In its annual update released on 24 February, the UN rights office said violence against civilians escalated across the country, with verified civilian deaths from airstrikes reaching their highest levels since the coup. Girls were particularly affected by the violence in 2025.
The military governance, said the UN report, remained characterised by repression of political dissent, mass arbitrary arrests, conscription, widespread surveillance, and shrinking civic space.
Nearly a quarter of Myanmar’s population faced severe acute food insecurity in 2025, the report found. The report warned of further deterioration due to economic mismanagement and restrictions on humanitarian access. Natural disasters compounded the crisis, including a 7.7-magnitude earthquake in March that killed more than 4,000 people and displaced over one million, followed by floods that affected another million.
The report was also critical of the military’s nationwide elections. The polls imposed by the junta lacked “basic elements of freedom, fairness, and representativeness” and risked exacerbating violence and societal polarisation.
Despite announcing an end to the state of emergency in July, the military expanded offensives and repression, including through new surveillance technologies and an “election protection law” used to target critics.
The Rohingya population remained exposed to “systematic violations and abuses” by both the military and the Arakan Army (AA), further entrenching what the UN described as a catastrophic situation.

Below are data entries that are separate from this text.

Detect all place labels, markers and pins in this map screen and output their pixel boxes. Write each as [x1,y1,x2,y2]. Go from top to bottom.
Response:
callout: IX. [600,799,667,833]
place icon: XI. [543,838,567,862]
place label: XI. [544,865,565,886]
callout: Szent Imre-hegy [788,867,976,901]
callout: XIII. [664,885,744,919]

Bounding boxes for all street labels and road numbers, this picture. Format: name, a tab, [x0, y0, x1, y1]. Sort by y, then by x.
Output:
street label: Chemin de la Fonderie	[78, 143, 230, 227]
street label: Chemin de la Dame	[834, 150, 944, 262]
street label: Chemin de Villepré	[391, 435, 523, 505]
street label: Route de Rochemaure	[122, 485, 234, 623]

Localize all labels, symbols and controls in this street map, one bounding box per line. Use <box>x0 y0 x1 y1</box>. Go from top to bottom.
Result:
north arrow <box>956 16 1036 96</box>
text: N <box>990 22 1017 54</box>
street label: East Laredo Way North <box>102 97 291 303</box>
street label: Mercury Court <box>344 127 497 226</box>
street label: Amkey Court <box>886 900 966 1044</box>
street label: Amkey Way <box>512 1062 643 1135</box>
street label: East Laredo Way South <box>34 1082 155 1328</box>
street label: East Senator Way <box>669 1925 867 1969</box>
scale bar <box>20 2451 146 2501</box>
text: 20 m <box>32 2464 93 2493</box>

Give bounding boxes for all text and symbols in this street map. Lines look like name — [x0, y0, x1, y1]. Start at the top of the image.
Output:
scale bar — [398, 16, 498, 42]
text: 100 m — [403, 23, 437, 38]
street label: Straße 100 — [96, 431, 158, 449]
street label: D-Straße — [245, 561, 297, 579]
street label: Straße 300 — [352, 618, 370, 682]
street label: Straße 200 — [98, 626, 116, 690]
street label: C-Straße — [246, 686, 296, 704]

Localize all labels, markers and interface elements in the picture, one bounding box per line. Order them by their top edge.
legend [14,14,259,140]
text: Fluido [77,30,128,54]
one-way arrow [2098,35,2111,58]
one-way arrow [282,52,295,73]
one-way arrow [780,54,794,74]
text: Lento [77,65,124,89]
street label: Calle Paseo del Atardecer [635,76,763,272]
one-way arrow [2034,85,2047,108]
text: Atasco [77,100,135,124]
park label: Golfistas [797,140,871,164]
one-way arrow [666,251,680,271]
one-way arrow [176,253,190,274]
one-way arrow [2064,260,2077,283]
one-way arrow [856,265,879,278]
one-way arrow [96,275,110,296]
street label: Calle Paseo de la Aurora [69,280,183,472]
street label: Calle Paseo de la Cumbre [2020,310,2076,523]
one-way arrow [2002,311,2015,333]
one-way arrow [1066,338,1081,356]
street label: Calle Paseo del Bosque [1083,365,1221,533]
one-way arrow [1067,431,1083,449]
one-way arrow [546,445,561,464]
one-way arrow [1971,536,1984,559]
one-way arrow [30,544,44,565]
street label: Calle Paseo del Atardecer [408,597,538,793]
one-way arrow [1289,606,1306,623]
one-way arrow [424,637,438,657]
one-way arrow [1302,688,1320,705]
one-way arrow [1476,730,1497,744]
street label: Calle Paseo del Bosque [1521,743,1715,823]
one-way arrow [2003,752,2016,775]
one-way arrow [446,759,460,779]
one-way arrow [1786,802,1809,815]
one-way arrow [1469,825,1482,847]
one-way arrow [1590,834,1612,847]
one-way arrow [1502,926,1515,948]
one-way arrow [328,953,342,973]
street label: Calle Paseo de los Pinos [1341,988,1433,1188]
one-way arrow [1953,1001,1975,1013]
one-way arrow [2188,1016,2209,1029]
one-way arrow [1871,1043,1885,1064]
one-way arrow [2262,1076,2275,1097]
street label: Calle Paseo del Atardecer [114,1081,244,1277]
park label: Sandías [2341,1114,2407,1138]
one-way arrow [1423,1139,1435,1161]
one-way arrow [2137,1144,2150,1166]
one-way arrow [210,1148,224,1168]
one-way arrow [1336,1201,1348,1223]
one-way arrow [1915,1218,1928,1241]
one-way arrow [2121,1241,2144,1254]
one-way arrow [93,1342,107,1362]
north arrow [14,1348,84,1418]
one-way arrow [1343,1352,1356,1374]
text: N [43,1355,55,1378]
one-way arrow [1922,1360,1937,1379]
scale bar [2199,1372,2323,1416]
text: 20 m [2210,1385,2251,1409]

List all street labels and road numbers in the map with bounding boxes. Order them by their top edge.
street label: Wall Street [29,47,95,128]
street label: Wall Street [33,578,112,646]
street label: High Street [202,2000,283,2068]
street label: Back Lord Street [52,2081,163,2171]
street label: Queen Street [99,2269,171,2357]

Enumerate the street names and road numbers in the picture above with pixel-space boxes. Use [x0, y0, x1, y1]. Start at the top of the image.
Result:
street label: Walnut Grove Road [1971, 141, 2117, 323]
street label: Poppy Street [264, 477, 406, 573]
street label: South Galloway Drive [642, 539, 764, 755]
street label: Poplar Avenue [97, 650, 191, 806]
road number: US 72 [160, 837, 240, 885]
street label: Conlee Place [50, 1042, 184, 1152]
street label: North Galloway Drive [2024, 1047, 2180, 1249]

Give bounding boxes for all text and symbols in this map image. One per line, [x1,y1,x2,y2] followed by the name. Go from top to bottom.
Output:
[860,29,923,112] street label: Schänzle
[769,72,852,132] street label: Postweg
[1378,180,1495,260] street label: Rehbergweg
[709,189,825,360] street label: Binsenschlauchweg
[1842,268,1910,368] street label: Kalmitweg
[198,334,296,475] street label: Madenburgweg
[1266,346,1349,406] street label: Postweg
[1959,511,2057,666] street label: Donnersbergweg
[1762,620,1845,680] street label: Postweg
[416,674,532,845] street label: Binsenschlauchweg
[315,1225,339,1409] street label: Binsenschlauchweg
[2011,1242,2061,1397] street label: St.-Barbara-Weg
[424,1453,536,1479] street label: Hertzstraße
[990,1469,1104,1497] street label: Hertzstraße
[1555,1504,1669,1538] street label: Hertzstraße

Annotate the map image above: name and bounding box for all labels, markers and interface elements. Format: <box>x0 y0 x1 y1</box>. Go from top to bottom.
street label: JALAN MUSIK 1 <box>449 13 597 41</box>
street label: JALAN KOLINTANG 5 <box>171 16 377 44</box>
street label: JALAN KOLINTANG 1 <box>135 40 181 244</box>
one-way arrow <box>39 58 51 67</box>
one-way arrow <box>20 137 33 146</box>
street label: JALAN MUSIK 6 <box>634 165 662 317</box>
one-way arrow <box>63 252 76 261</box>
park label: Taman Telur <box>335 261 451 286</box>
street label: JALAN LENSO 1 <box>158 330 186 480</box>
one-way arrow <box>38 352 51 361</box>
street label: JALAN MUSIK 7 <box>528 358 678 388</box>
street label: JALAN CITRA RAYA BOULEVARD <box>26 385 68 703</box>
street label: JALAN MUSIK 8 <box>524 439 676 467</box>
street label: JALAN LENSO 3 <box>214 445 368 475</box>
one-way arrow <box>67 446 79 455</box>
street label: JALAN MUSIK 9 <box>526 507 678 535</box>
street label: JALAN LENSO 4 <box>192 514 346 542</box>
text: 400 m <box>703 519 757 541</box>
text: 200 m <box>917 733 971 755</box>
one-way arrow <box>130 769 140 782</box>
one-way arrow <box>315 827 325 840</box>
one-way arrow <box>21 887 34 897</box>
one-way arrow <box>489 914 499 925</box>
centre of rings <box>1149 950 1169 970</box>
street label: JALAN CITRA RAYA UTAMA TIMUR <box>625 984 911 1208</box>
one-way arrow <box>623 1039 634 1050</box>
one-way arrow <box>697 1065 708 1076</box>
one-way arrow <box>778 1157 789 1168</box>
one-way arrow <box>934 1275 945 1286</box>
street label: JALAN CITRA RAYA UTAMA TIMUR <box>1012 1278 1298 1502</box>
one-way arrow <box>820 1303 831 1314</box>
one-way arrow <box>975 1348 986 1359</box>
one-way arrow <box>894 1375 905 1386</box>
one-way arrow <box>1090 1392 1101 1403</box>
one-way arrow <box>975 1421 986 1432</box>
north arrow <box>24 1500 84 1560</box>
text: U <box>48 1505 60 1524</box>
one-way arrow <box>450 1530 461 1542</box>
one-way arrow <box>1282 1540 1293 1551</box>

The report also warned that both the military and opposition armed groups allowed transnational criminal networks to expand in areas under their control amid what it described as total impunity. The growth in illicit economies included drug production, scam centres, and illicit resource extraction.
Developments in international accountability continued, including universal jurisdiction cases and preparations for hearings on the merits in The Gambia’s genocide case against Myanmar at the International Court of Justice.
The UN concluded that Myanmar’s crisis is generating regional consequences, including displacement, human trafficking, and transnational crime, underscoring the urgent need for accountability and protection of civilians.